Unlike other runtimes which have a select few external functions (defined at the runtime level), the Web variants gives you the power of user-land JavaScript to define and execute desired behaviour. The runtimes implicitly handle the interoperability between the two languages type systems whilst communicating.

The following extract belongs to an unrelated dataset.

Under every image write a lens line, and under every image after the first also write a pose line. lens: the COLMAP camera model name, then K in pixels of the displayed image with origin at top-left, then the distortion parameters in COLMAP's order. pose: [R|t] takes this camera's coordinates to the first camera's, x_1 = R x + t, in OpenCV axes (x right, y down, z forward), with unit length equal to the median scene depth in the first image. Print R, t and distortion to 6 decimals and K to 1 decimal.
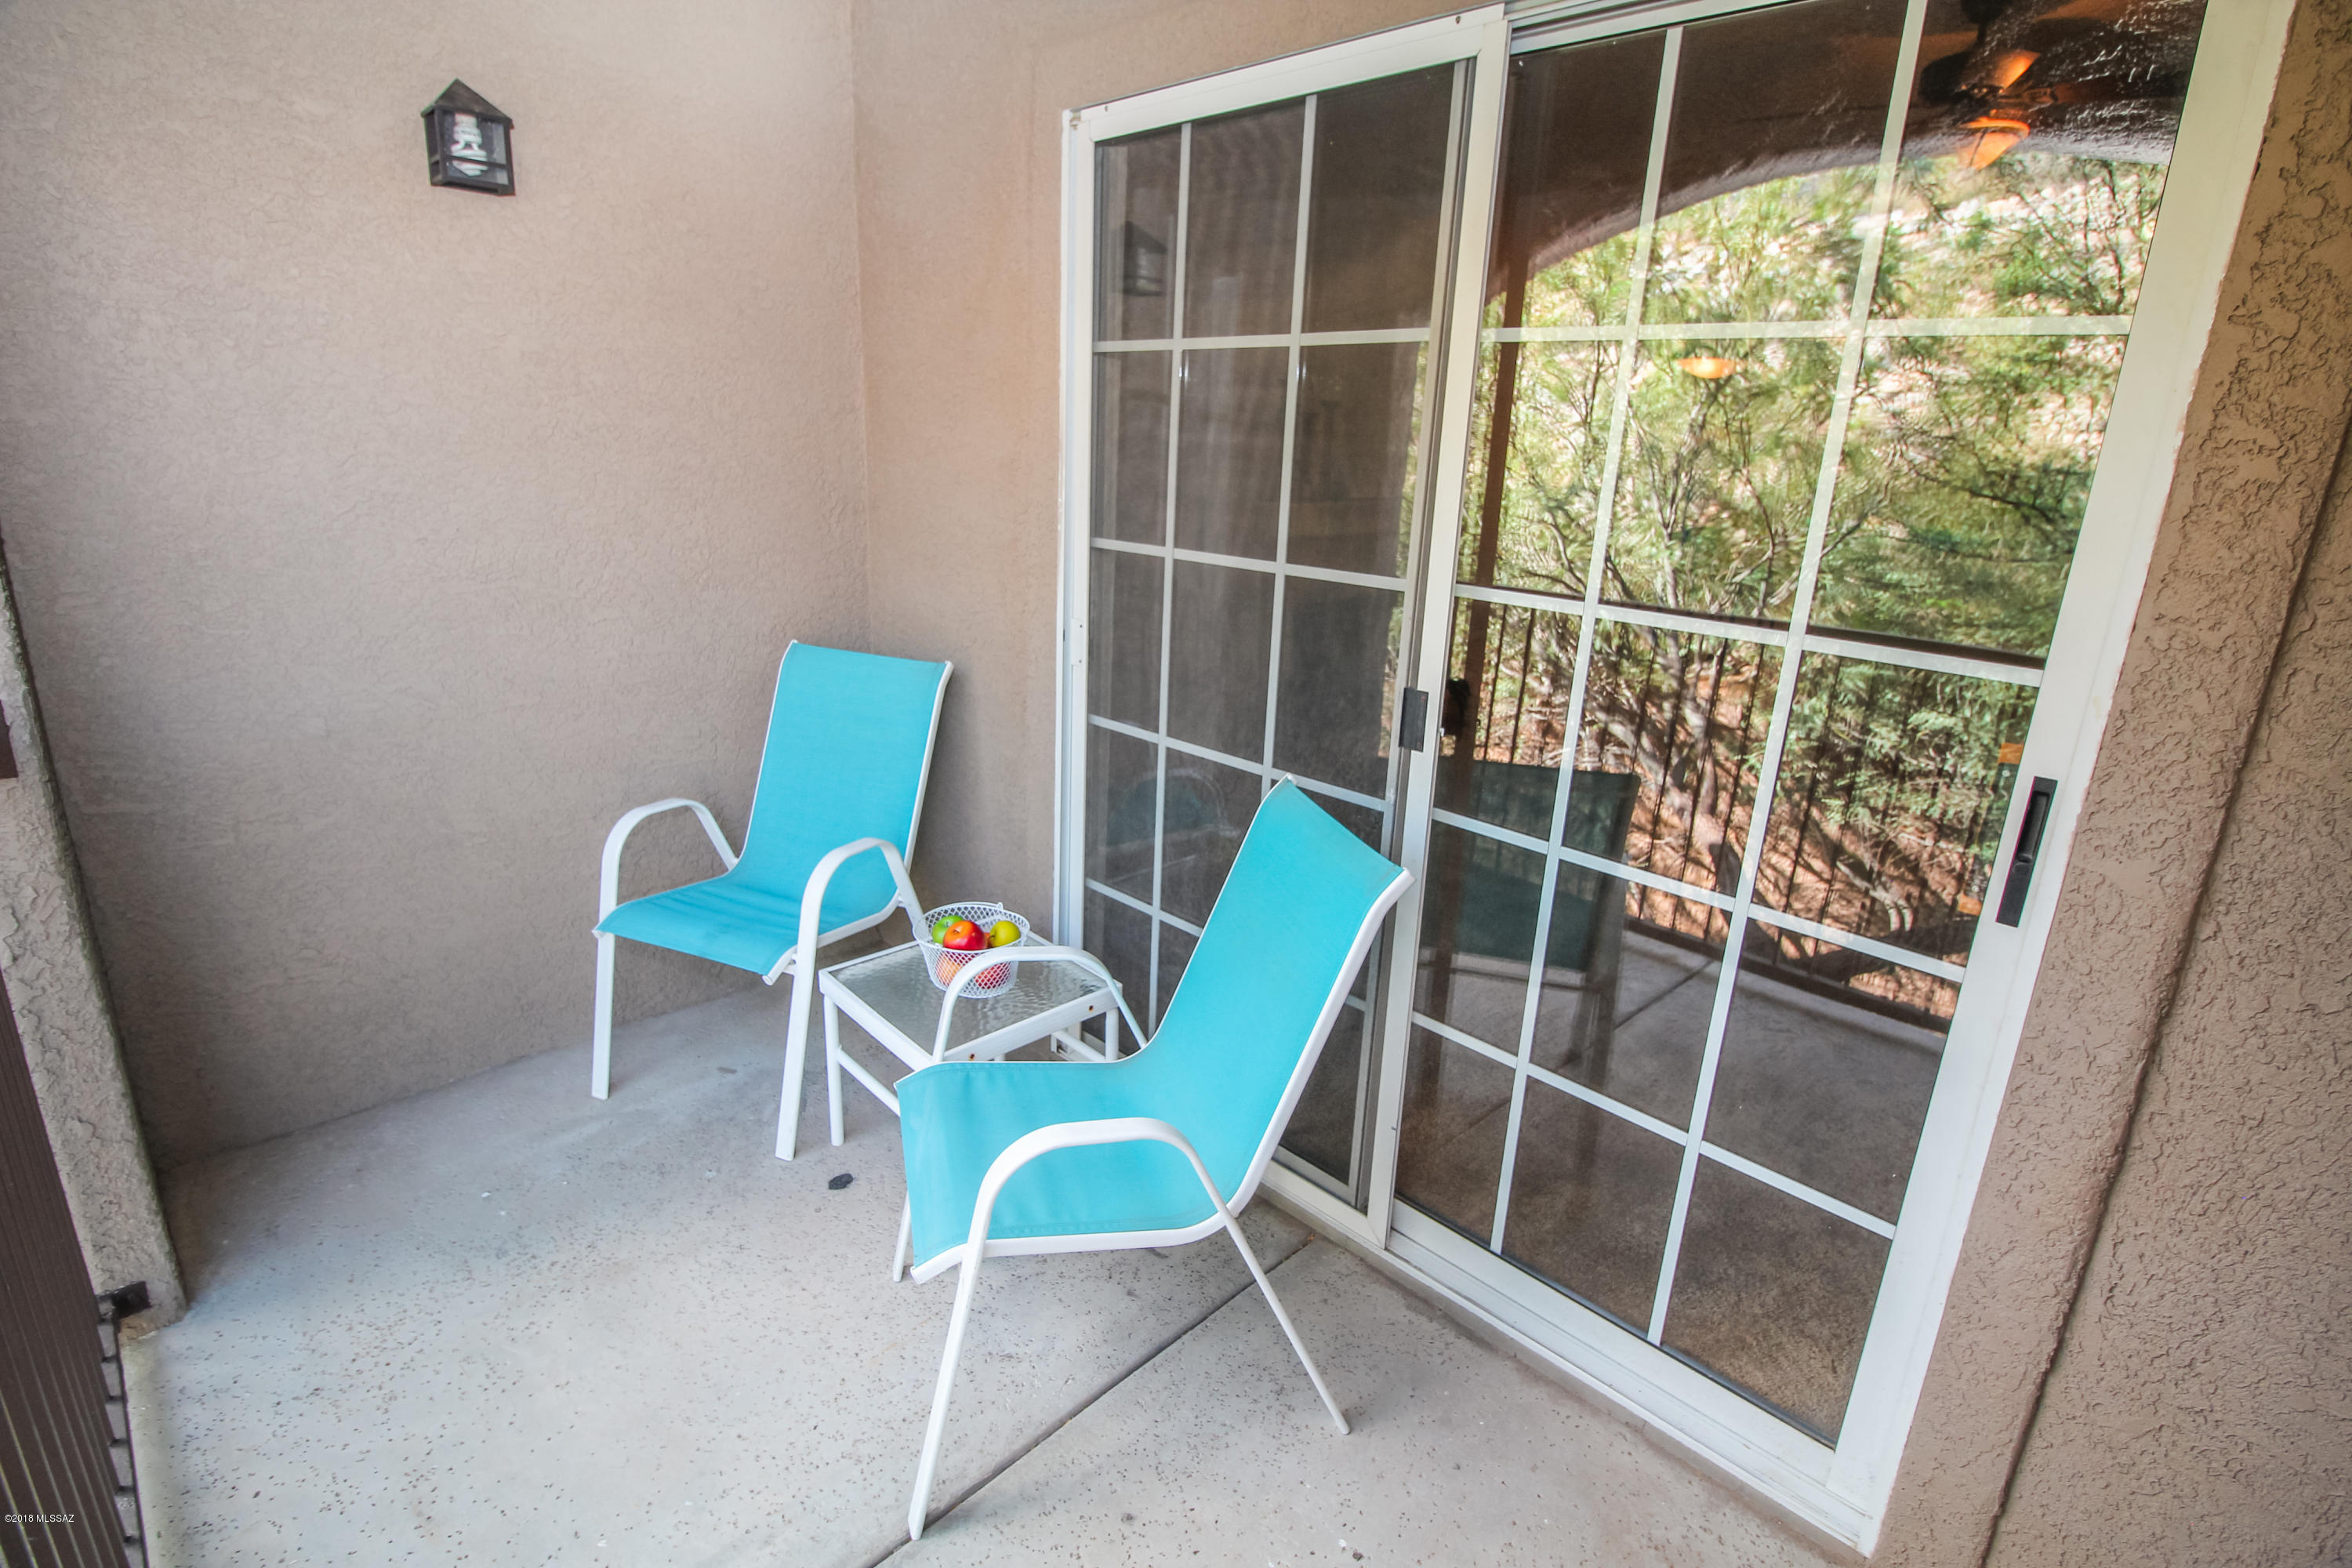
lens RADIAL K [[1159.7, 0, 1193.6], [0, 1159.7, 783.5], [0, 0, 1]] dist [-0.004776, -0.009727]
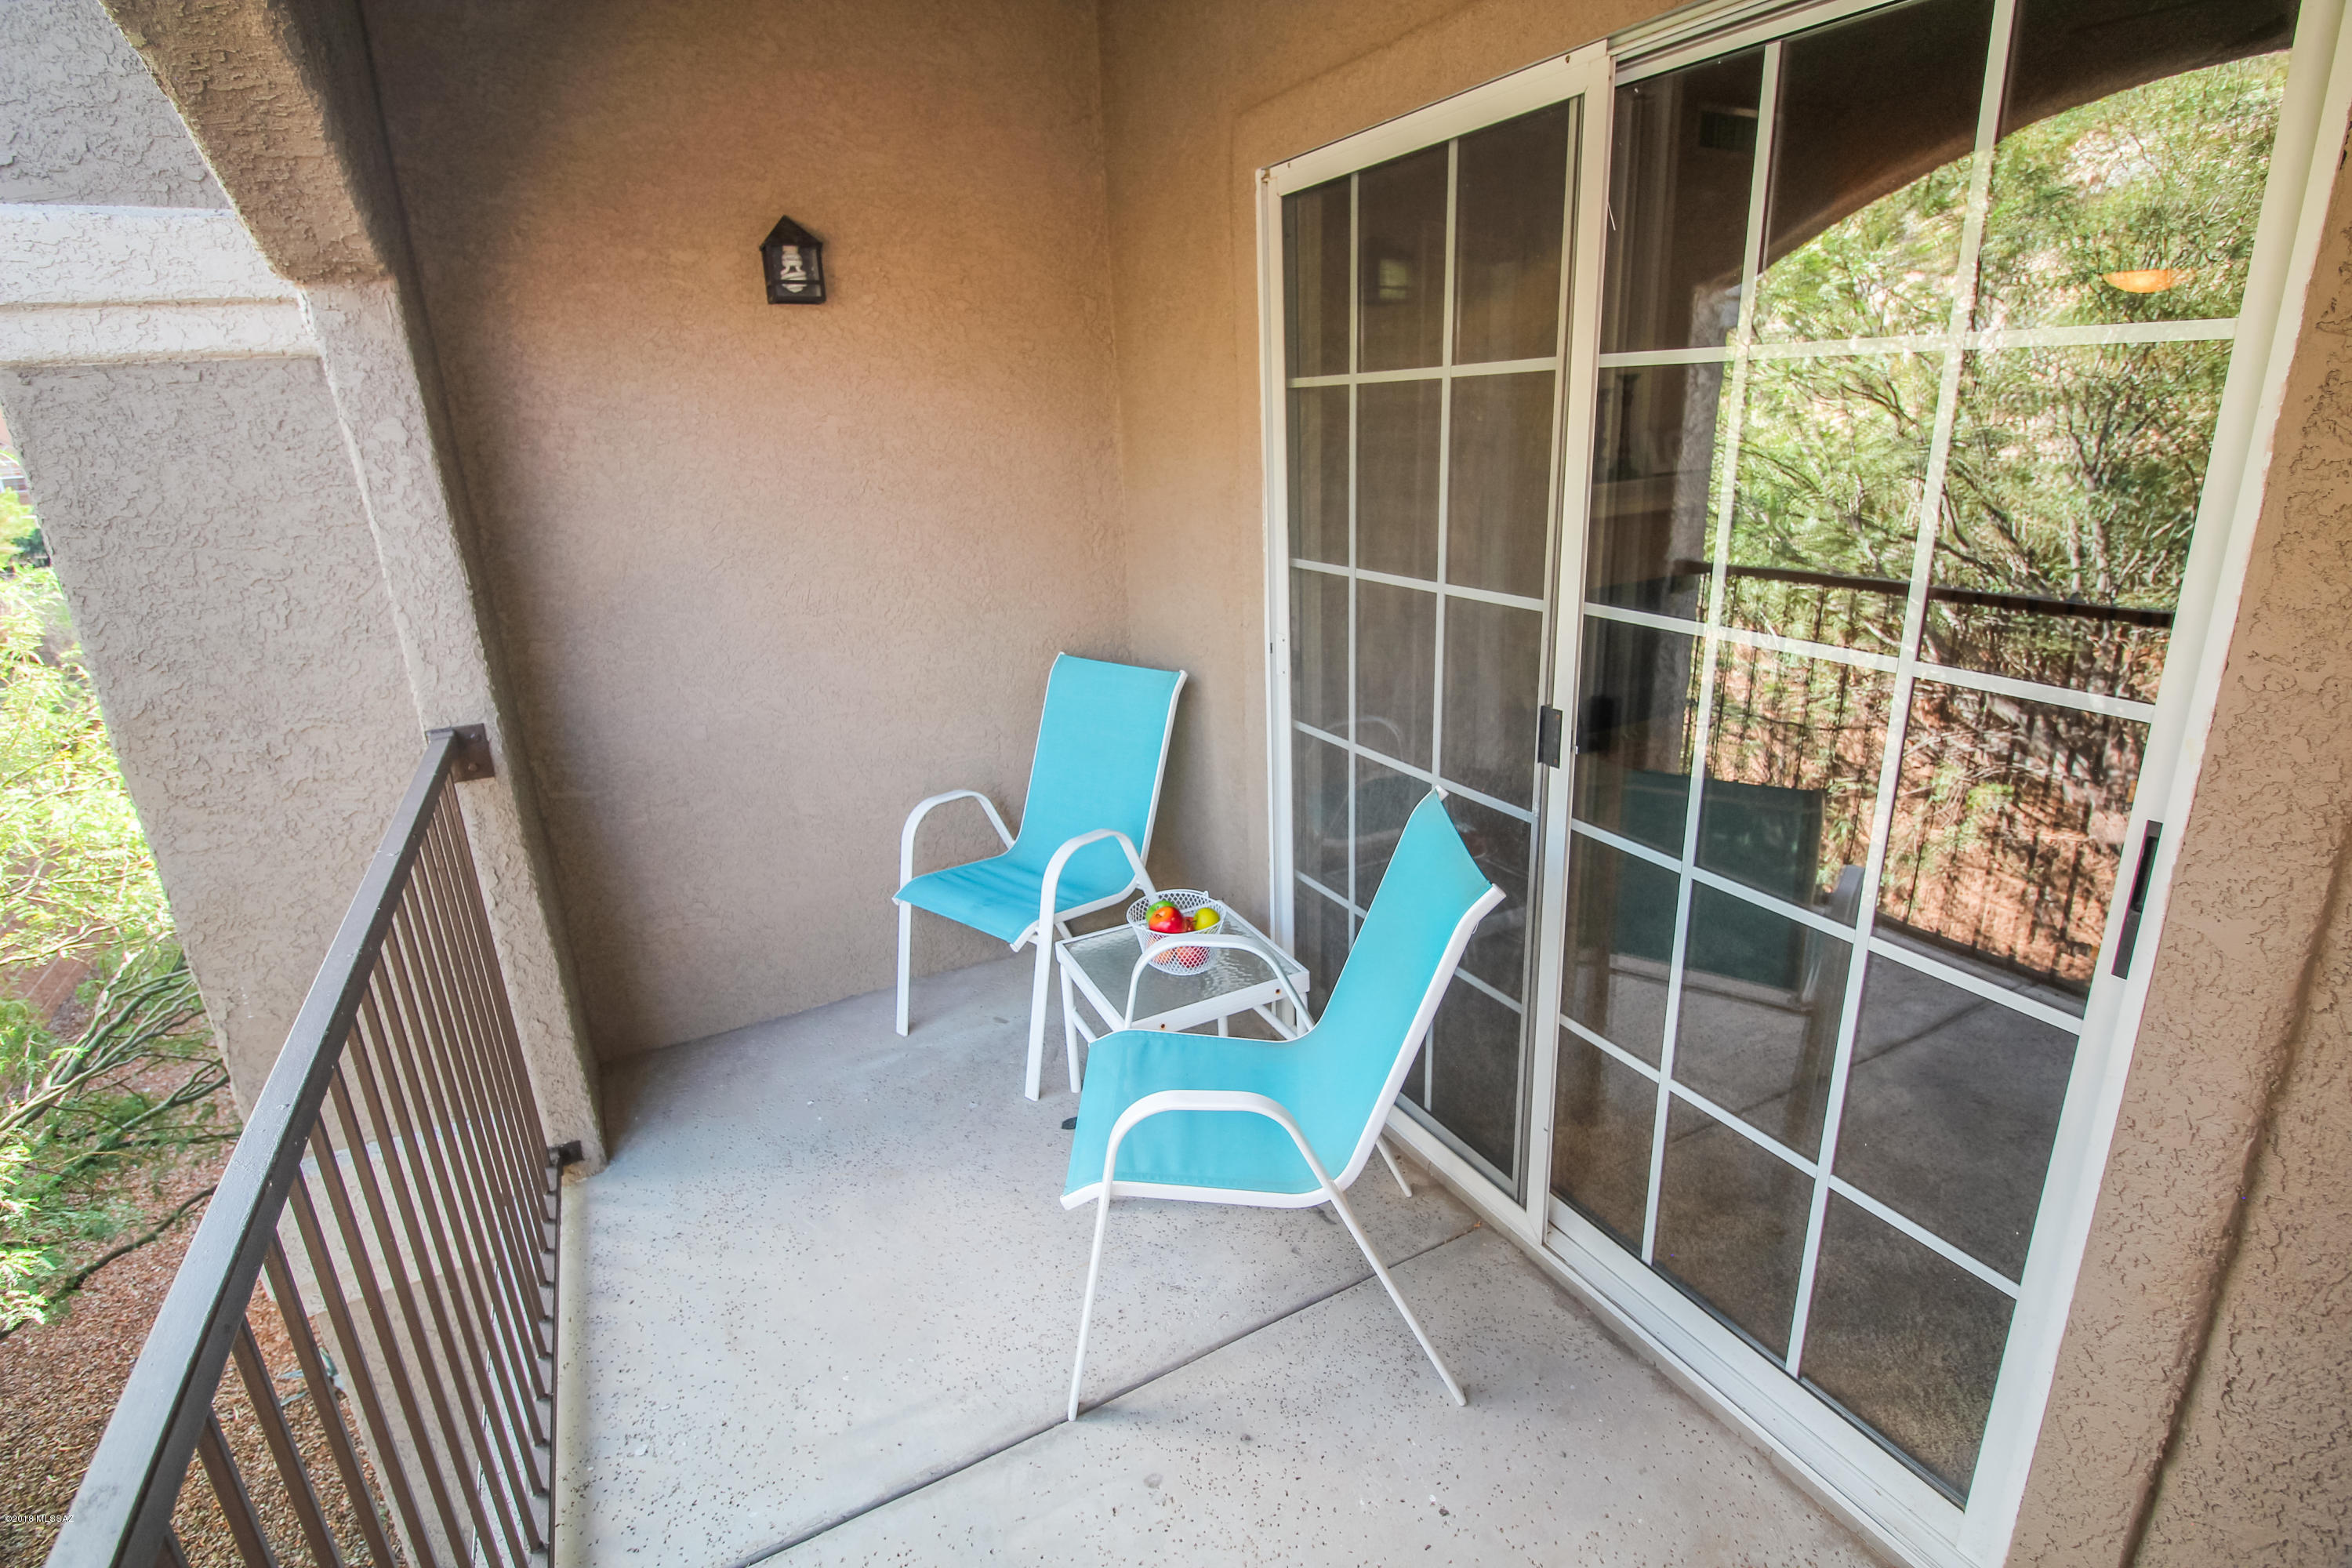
lens RADIAL K [[1159.7, 0, 1182.7], [0, 1159.7, 787.4], [0, 0, 1]] dist [-0.004776, -0.009727]
pose [[0.948128, 0.017973, -0.317382, 0.204639], [-0.009329, 0.999544, 0.028734, -0.036294], [0.317753, -0.024283, 0.947862, -0.079248]]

This provides an extensive platform on which to add additional behaviour and functionality.

The defined JavaScript functions must conform to the following type signature:

type InteropType = string | number | object;

function external_function(arguments: InteropType[]): InteropType;

An example external function could be:

const puts = (arguments: InteropType[]): InteropType => console.log(...arguments);

Errors

All functions return state objects with a status field. When status is "error", the error property contains detailed error information including the message, source location (line and column), and stack trace. Functions never throw exceptions.

Example

Below is an example of how the WASM variant can be used within a Web context.

import {
  evaluateScript,
  evaluateSolution,
  testSolution,
  format,
  isFormatted,
} from "@eddmann/santa-lang-wasm";

// Evaluate a simple expression
const result = evaluateScript("[1, 2, 3] |> map(_ + 1) |> sum");
if (result.status === "complete") {
  console.log(result.value); // "10"
}

// With external functions
const withPuts = evaluateScript('puts("Hello, world")', {
  puts: console.log.bind(console),
});

// Formatting (Comet only)
const formatted = format("let x=1+2");
if (formatted.success) {
  console.log(formatted.formatted); // "let x = 1 + 2\n"
}
console.log(isFormatted("let x = 1 + 2\n")); // true

Editor

Repository: eddmann/santa-lang-editor

One of the reasons for providing such a runtime was to create a Web-based code editor which could be used to develop solutions with. Both the Comet (WASM) and Prancer (JavaScript) variants have been integrated into a version of the editor. The WASM variant however is the preferred version to use.

Web Editor

In this use-case we are able to map the external puts function to console.log. We are additionally able to map the read function to a synchronous-blocking XMLHttpRequest call (old-school!), which provides access to the http(s) and aoc schema-based input. The evaluation itself is placed inside a Web Worker to ensure that the main JS user-thread is not blocked.

Errors

If an error occurrs during execution the the program is immediately halted; with the error message and associated call stack trace presented to the user, as shown below:

Web Editor

Future scope

Due to the widespread reach of JavaScript and to a lesser extent WASM, there are possibility of bringing the runtime to other platforms in the future. For example, an Electron/Tauri-based desktop application, or exposed within a CloudFlare Worker.